Dès le mois de juin, près de 10% des salarié·es en Suisse travailleront dans des structures qui s’acquitteront d’obligations plus exigeantes en matière de transparence salariale dans les pays voisins. Dès lors, je demande au Conseil fédéral :

  1. Combien de multinationales (sous contrôle domestique et sous contrôle étranger) actives en Suisse devront-elles appliquer la directive 2023/970 dans leurs activités au sein des pays de l’UE ?

  2. Avec ce double standard réglementaire, quels risques le Conseil fédéral identifie-t-il pour la Suisse, notamment en matière d’attractivité de l’emploi pour des cadres féminines très qualifiées ?

  3. De manière générale, le Conseil fédéral considère-t-il que la directive 2023/970 correspond aux objectifs visés par la LEg ?

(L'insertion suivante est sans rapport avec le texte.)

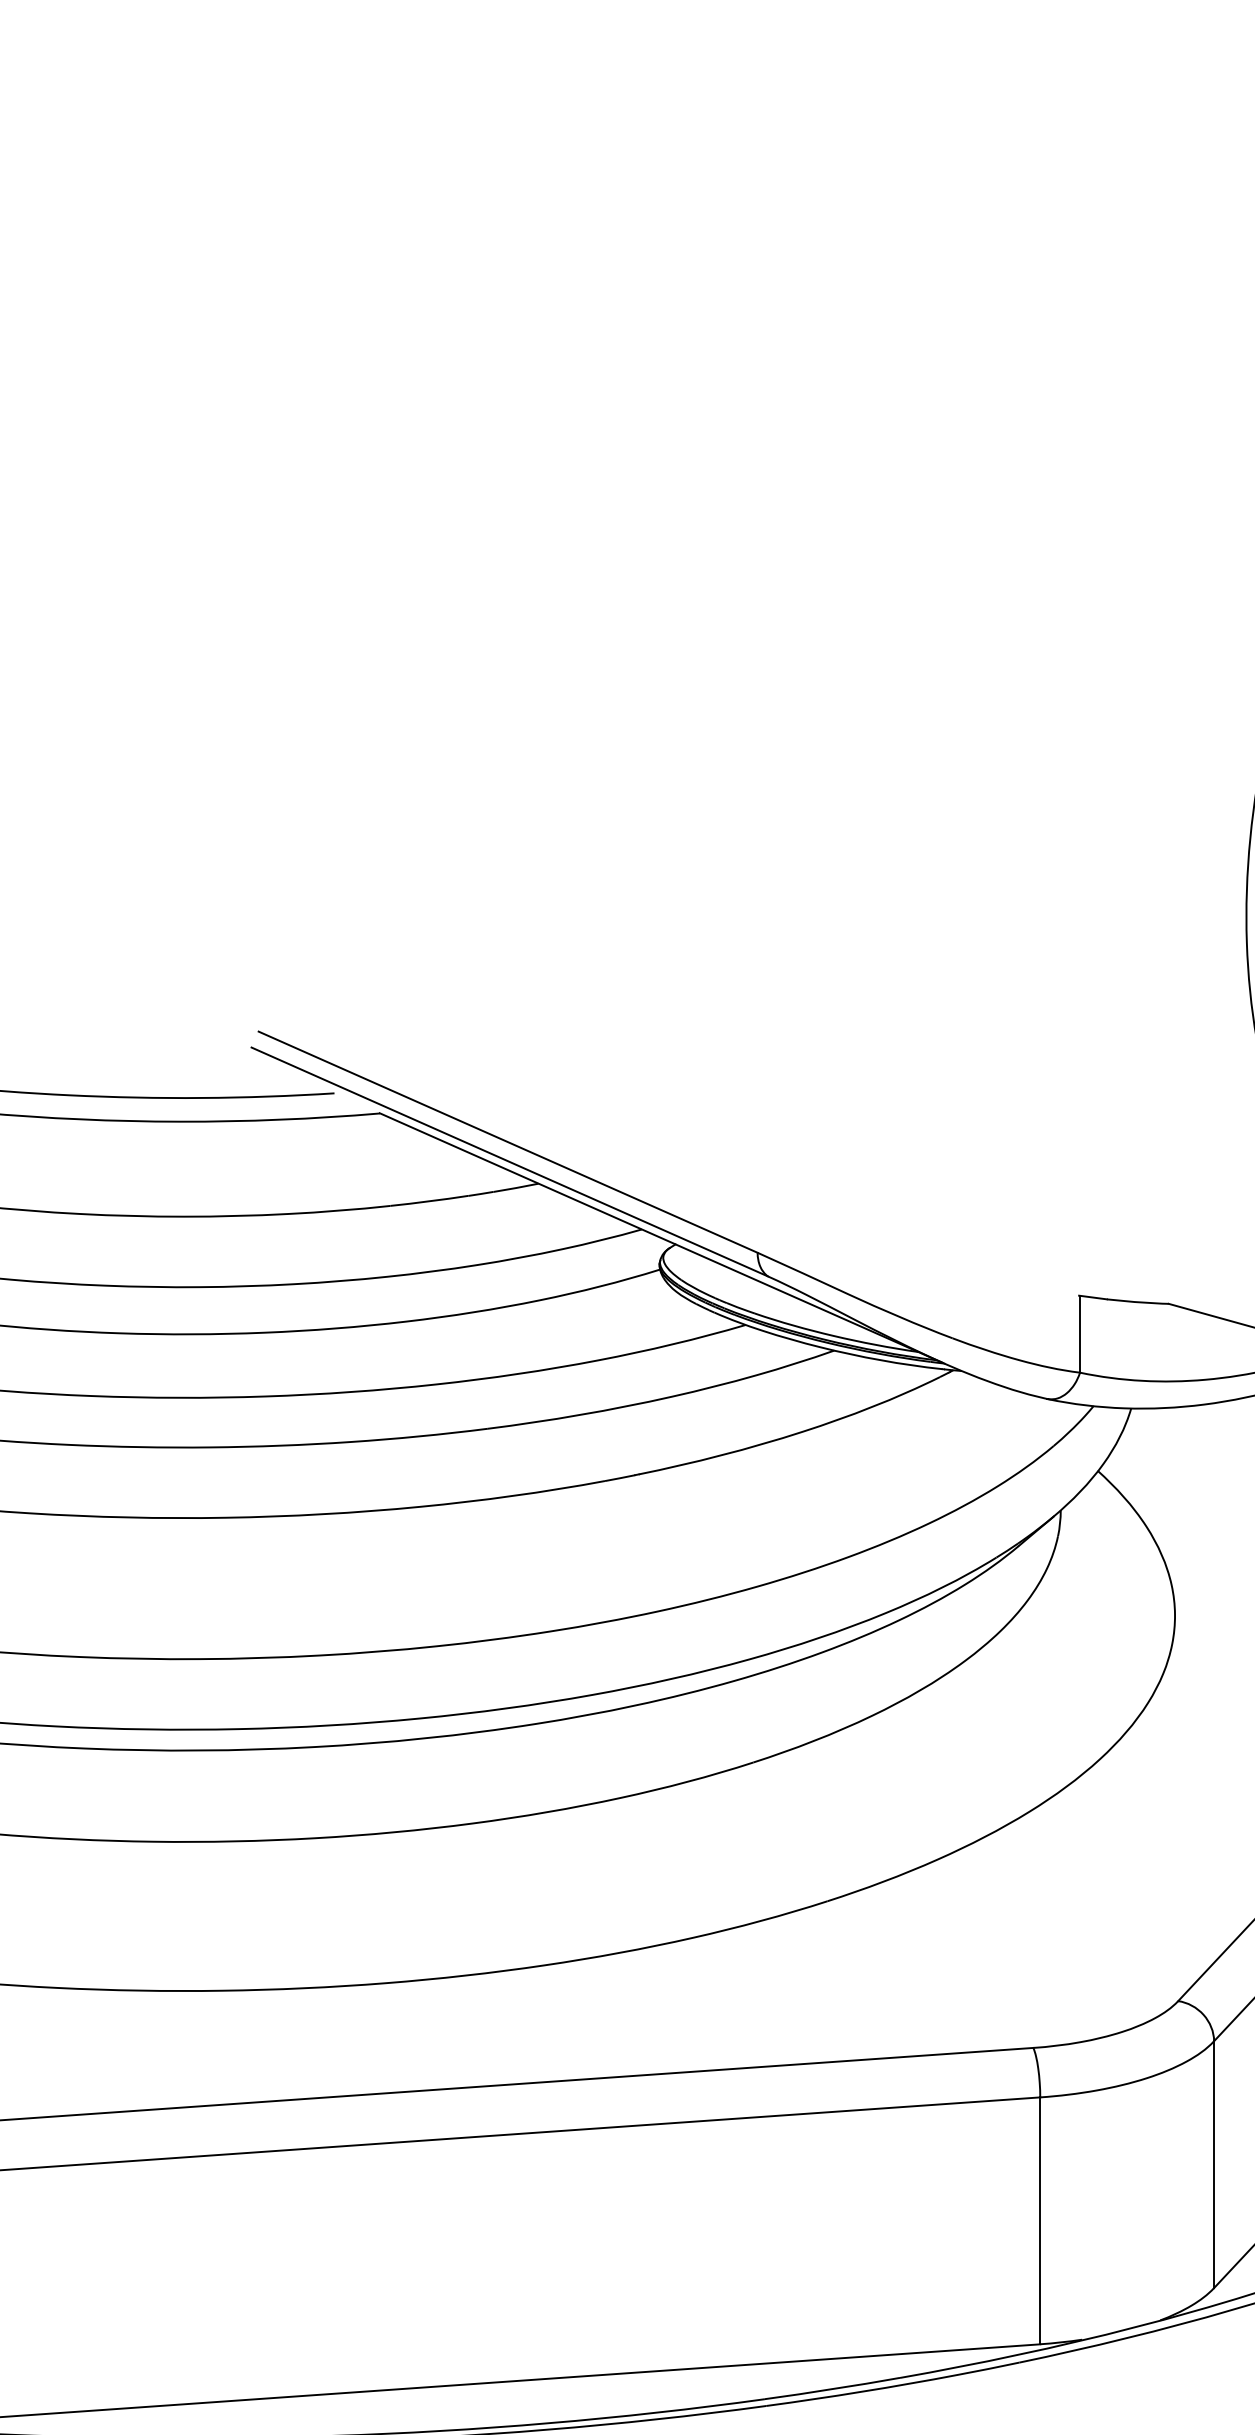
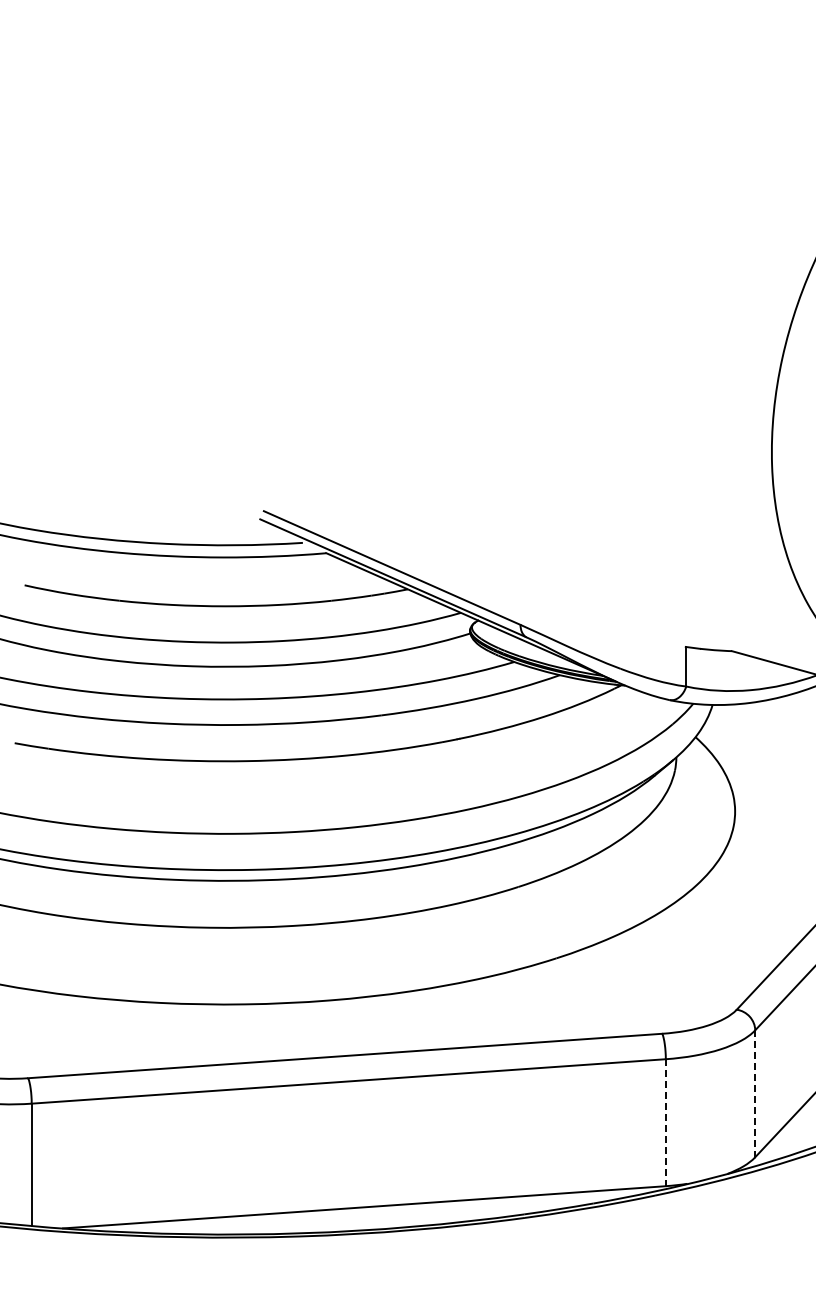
line: (1214, 2165) -> (755, 1094), solid -> dashed
line: (1039, 2222) -> (665, 1123), solid -> dashed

Stellungnahme des Bundesrates

La directive (UE) 2023/970 s’applique à tous les travailleurs qui ont un contrat de travail ou une relation de travail au sens du droit, des conventions collectives et/ou des pratiques en vigueur dans chaque État membre compte tenu de la jurisprudence de la Cour de justice ainsi qu’aux candidats à l’emploi (art. 2, al. 2 et 3 de la directive). Nous ne disposons pas de chiffres sur le nombre d’entreprises actives en Suisse concernées.Le Conseil fédéral ne dispose actuellement d'aucune indication permettant de conclure que les différences entre le cadre réglementaire européen et le cadre juridique suisse en matière de transparence salariale auraient des effets négatifs significatifs sur l'attractivité du marché du travail suisse. L'attractivité de la place économique suisse repose sur un ensemble de facteurs, tels que le niveau des salaires, les perspectives professionnelles, la qualité des conditions de travail et la stabilité du cadre économique et institutionnel.La loi sur l’égalité (LEg ; [RS 151.1]) et la directive (UE) 2023/970 poursuivent un objectif commun. En Suisse, depuis le 1er juillet 2020, les entreprises de 100 employés ou plus doivent réaliser périodiquement une analyse de l’égalité salariale (section 4a LEg). Toutefois, si l’analyse démontre que l’égalité salariale est respectée, l’employeur est libéré de l’obligation de réitérer l’analyse (art. 13a al. 3 LEg). L’employeur doit faire vérifier celle‑ci par un organe indépendant et en informer les collaborateurs ainsi que, pour les sociétés cotées en bourse, les actionnaires. Les mesures prévues par la section 4a sont cependant limitées dans le temps, puisque leur validité arrive à échéance douze ans après leur entrée en vigueur. Suite au bilan intermédiaire de la mise en œuvre de la section 4a (https://www.bj.admin.ch/bj/fr/home.html > Société > Égalité des genres et protection contre la discrimination > Mise en œuvre de l’égalité salariale), le Conseil fédéral souhaite achever l’analyse de l’efficacité (art. 17b LEg) dès fin 2027, soit plus tôt que prévu. Sur cette base, il décidera s’il convient d’adopter de nouvelles mesures ou cas échéant d’adapter le dispositif existant.